■ TEXT SEGMENT ■
--- BEGIN ---
A Trivial Comedy for serious people archives

All there is

Quick note: this entry is weird. I know. By the way, I got my camera back. Yeah. Already putting it to good use.

The most frustrating part of driving is having to look ahead the entire time. I drive home along a quiet country street, and at every turn I want to stare out the window at the trees and the fields. It isn't that there aren't beautiful sights ahead of me, or that I can't catch them outside of my peripheral view, but I want to stare out the windows and take in everything. I generally prefer to be a passenger to a driver. I don't want to see what's behind me or ahead of me, I want to see what is going on all around me. I let my eyes wander, and reality will snap me back and I'll realize that I've drifted out of my lane, or that there's an oncoming car. It's not that safe to be philosophical while driving.

I sit here, in the silence of this cold room (except for my cat's snoring), and feel like I'm missing part of me that makes me human. It's silly when I write that. I had this thought that I could find the Thing that Made me Human while walking down the sidewalk. As though I were a children's toy - I were missing a peg or a piece of the whole. A small, physical, brightly painted thing. And I could find it - left in a gutter or by the side of a road - and then I could be a human.
--- END ---
■ SUPPLIED RECORDS ■
--- BEGIN ---
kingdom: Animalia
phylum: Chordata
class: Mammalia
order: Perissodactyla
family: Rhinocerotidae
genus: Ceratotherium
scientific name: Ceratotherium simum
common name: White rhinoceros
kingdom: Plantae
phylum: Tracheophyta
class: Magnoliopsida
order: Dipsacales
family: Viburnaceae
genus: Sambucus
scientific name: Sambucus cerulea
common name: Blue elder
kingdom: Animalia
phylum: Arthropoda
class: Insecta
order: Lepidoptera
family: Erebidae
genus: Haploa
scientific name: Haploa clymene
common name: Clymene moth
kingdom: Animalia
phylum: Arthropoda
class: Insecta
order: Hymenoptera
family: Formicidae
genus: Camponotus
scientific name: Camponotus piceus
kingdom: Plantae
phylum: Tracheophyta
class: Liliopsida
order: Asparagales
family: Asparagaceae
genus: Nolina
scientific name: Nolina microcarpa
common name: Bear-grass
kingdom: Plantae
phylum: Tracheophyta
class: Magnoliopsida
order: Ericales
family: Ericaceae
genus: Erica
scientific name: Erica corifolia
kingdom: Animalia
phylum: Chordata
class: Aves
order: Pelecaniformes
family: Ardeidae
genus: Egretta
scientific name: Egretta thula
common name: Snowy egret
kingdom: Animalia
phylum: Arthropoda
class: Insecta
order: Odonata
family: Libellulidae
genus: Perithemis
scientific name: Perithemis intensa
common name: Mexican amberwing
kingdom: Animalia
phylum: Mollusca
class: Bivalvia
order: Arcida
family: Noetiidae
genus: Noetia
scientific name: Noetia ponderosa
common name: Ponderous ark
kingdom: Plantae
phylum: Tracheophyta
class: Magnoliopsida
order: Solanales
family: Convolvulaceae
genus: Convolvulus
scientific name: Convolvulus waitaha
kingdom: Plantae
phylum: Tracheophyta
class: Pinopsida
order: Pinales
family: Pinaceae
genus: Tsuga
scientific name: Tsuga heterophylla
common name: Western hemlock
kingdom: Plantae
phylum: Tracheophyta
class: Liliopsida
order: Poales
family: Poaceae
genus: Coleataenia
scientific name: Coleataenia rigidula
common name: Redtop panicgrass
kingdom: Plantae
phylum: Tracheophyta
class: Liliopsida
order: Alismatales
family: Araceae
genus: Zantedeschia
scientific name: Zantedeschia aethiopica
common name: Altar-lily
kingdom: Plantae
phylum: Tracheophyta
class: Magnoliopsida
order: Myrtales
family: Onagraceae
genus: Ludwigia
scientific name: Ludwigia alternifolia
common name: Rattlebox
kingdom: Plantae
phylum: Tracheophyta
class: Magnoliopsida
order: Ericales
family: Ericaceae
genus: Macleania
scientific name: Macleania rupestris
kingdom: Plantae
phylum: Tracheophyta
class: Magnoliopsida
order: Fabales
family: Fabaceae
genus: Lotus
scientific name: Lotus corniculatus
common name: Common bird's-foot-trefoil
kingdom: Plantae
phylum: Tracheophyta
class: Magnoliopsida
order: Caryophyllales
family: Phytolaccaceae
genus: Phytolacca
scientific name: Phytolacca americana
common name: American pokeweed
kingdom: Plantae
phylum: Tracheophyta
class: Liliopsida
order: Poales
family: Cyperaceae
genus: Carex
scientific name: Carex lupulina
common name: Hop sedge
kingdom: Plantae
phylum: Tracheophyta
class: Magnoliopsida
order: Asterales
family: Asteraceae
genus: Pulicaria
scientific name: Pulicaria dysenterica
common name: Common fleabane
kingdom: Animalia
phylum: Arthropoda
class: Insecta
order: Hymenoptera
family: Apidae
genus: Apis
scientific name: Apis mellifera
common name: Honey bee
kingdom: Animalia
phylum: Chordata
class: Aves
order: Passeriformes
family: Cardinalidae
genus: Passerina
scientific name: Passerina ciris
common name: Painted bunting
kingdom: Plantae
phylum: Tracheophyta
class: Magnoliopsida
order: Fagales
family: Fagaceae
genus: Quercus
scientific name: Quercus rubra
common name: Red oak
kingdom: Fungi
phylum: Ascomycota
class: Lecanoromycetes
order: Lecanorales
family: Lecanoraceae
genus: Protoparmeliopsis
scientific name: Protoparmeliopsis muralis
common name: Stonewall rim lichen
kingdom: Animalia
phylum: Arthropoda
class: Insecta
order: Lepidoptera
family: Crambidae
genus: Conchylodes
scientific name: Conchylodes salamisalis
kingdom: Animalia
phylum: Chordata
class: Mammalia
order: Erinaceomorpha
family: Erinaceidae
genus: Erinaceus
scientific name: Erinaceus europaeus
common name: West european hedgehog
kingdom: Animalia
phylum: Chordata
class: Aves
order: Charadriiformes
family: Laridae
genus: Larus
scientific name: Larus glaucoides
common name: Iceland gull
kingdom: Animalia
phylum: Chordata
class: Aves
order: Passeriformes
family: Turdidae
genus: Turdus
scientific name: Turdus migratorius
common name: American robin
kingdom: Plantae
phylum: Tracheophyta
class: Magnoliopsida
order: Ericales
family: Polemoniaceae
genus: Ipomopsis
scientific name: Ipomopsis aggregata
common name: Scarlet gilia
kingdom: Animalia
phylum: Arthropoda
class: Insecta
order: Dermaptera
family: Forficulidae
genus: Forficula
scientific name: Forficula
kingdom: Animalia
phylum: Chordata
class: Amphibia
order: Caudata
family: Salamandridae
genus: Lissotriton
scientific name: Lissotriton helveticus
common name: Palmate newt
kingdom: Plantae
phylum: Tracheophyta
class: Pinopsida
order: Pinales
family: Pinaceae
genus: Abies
--- END ---
■ GOALS ■
**A.** Write out the part of the blog entry that begins at the words "The most frustrating" and stops after the words "philosophical while driving.".
**B.** Please pull out only the lines of the records starting at the line that contains "genus: Lotus" and stopping after the line that contains "kingdom: Fungi", copying them unchanged.
The records are unrelated to the blog entry.

■ ANSWERS IN ORDER ■
**A.**
The most frustrating part of driving is having to look ahead the entire time. I drive home along a quiet country street, and at every turn I want to stare out the window at the trees and the fields. It isn't that there aren't beautiful sights ahead of me, or that I can't catch them outside of my peripheral view, but I want to stare out the windows and take in everything. I generally prefer to be a passenger to a driver. I don't want to see what's behind me or ahead of me, I want to see what is going on all around me. I let my eyes wander, and reality will snap me back and I'll realize that I've drifted out of my lane, or that there's an oncoming car. It's not that safe to be philosophical while driving.

**B.**
genus: Lotus
scientific name: Lotus corniculatus
common name: Common bird's-foot-trefoil
kingdom: Plantae
phylum: Tracheophyta
class: Magnoliopsida
order: Caryophyllales
family: Phytolaccaceae
genus: Phytolacca
scientific name: Phytolacca americana
common name: American pokeweed
kingdom: Plantae
phylum: Tracheophyta
class: Liliopsida
order: Poales
family: Cyperaceae
genus: Carex
scientific name: Carex lupulina
common name: Hop sedge
kingdom: Plantae
phylum: Tracheophyta
class: Magnoliopsida
order: Asterales
family: Asteraceae
genus: Pulicaria
scientific name: Pulicaria dysenterica
common name: Common fleabane
kingdom: Animalia
phylum: Arthropoda
class: Insecta
order: Hymenoptera
family: Apidae
genus: Apis
scientific name: Apis mellifera
common name: Honey bee
kingdom: Animalia
phylum: Chordata
class: Aves
order: Passeriformes
family: Cardinalidae
genus: Passerina
scientific name: Passerina ciris
common name: Painted bunting
kingdom: Plantae
phylum: Tracheophyta
class: Magnoliopsida
order: Fagales
family: Fagaceae
genus: Quercus
scientific name: Quercus rubra
common name: Red oak
kingdom: Fungi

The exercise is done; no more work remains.